Wrapper class for computing user-defined metrics.

There are a variety of different metrics this class aims to support. At the most simple, metrics for classification and regression that assume that values to compare are scalars. More complicated, there may perhaps be two image arrays that need to be compared.

The Metric class provides a wrapper for standardizing the API around different classes of metrics that may be useful for DeepChem models. The implementation provides a few non-standard conveniences such as built-in support for multitask and multiclass metrics, and support for multidimensional outputs.

__init__(metric, task_averager=None, name=None, threshold=None, mode=None, compute_energy_metric=False)[source]
  • metric (function) – function that takes args y_true, y_pred (in that order) and computes desired score.
  • task_averager (function, optional) – If not None, should be a function that averages metrics across tasks. For example, task_averager=np.mean. If task_averager is provided, this task will be inherited as a multitask metric.
  • name (str, optional) – Name of this metric
  • threshold (float, optional) – Used for binary metrics and is the threshold for the positive class
  • mode (str, optional) – Must be either classification or regression.
  • compute_energy_metric (TODO(rbharath): Should this be removed?) –
compute_metric(y_true, y_pred, w=None, n_classes=2, filter_nans=True, per_task_metrics=False)[source]

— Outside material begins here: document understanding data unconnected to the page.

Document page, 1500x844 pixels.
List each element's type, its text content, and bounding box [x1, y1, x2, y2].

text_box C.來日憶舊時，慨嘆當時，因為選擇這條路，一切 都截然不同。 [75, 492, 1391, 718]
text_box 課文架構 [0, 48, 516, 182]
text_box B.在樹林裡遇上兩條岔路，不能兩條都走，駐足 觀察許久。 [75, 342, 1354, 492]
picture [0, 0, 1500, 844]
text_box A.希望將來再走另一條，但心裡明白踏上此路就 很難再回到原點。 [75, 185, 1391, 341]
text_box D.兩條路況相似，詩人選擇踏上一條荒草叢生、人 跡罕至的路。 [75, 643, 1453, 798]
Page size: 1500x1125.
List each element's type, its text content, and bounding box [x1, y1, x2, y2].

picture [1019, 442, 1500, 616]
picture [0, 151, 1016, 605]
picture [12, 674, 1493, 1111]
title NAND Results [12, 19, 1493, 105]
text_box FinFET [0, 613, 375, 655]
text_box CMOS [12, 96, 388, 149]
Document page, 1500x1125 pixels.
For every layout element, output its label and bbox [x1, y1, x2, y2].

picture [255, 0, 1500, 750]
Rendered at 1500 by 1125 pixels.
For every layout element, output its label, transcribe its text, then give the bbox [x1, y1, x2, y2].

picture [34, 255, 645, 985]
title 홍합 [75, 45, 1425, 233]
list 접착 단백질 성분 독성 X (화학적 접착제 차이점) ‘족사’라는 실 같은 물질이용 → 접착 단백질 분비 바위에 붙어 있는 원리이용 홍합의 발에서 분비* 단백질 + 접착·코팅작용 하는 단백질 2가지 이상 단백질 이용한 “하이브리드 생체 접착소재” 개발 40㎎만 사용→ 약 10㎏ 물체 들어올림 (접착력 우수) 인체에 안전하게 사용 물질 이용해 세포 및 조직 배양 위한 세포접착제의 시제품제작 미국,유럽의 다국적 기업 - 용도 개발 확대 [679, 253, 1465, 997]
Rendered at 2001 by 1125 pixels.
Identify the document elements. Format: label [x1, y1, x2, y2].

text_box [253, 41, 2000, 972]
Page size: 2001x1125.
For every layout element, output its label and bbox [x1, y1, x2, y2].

Compute a performance metric for each task.

  • y_true (np.ndarray) – An np.ndarray containing true values for each task.
  • y_pred (np.ndarray) – An np.ndarray containing predicted values for each task.
  • w (np.ndarray, optional) – An np.ndarray containing weights for each datapoint.
  • n_classes (int, optional) – Number of classes in data for classification tasks.
  • filter_nans (bool, optional) – Remove NaN values in computed metrics
  • per_task_metrics (bool, optional) – If true, return computed metric for each task on multitask dataset.

Return type:

A numpy nd.array containing metric values for each task.

compute_singletask_metric(y_true, y_pred, w)[source]

Compute a metric value.

  • y_true (list) – A list of arrays containing true values for each task.
  • y_pred (list) – A list of arrays containing predicted values for each task.

Return type:

Float metric value.


NotImplementedError: If metric_str is not in METRICS.